The new Museum includes approximately 48,000 square feet and will feature collections in a main gallery, changing gallery and art gallery. The new Museum, a repository for cultural artifacts, stories and history, will also include an education center and garden.
The Spa includes approximately 40,000 square feet to celebrate the ancient healing waters of the Agua Caliente Hot Mineral Spring with treatments rooms, men and women’s bathhouses, a tranquility garden, a salon, fitness center and outdoor mineral pools.
The water from the Agua Caliente Hot Mineral Spring is estimated to be upwards of 12,000 years old and is truly unique as it contains a mineral make-up that has not been found anywhere else in the world. The Tribe has shared the healing water with visitors for more than 100 years. This new Spa will be the fifth bathhouse or spa at the site, with the first one operating in the late 1880s.
The Oasis Trail will meander between the Museum and Spa and will include terraces, a waterfall, sandy beach, fire pits and meditation labyrinth. Building upon the traditions of the Agua Caliente people and the world-renowned natural features of their ancestral lands, the new Agua Caliente Cultural Center will encompass a wide-range of experiences and learning opportunities that conveys the values and legacy of the Agua Caliente Band of Cahuilla Indians.
As an integral part of the strategic Vision Agua Caliente process that the Tribe initiated several years ago, the Cultural Center will serve as a cornerstone to the long-term goals of the Tribe, and has been designed to be woven into the Master Plan that the Agua Caliente have established for this site in downtown Palm Springs.

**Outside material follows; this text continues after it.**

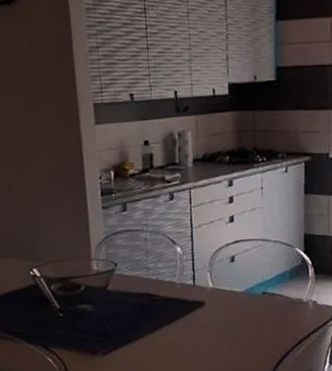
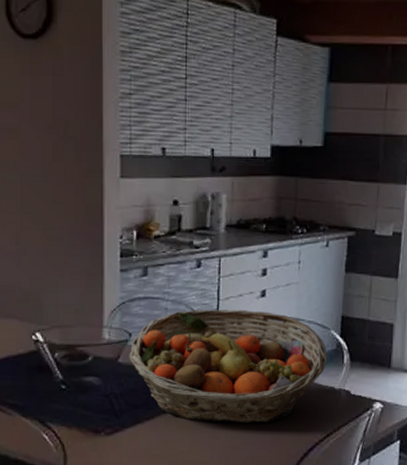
fruit basket: none [116,234,294,338] -> present [129,309,328,423]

“This Cultural Center will allow us to reconnect to our own cultural heritage while sharing it with others,” Chairman Grubbe said.
About the Tribe
The Agua Caliente Band of Cahuilla Indians is a federally recognized Indian Tribe located in Palm Springs, California, with 31,500 acres of reservation lands that spread across Palm Springs, Cathedral City, Rancho Mirage, and into the Santa Rosa and San Jacinto mountains. The Tribe currently owns and operates two 18-hole championship golf courses, the Spa Resort Casino in downtown Palm Springs and the Agua Caliente Casino Resort Spa in Rancho Mirage. For more information about the Tribe, visit www.aguacaliente-nsn.gov.
About JCJ Architecture
JCJ Architecture is a nationally recognized planning, architecture and interior design firm with offices in Phoenix, San Diego, Los Angeles, Atlanta, Boston, Hartford and New York City. Since its founding in 1936, the firm has worked with a diverse range of clients, including over 50 Tribal Nations, on projects ranging from hospitality and leisure, to cultural, community, gaming, education, public safety, and civic. With a comprehensive planning and design process that is formulated to address each project’s unique challenge, context and purpose. JCJ is made up of more than 100 employee-owners who are proud to have created buildings and places of exceptional and enduring quality.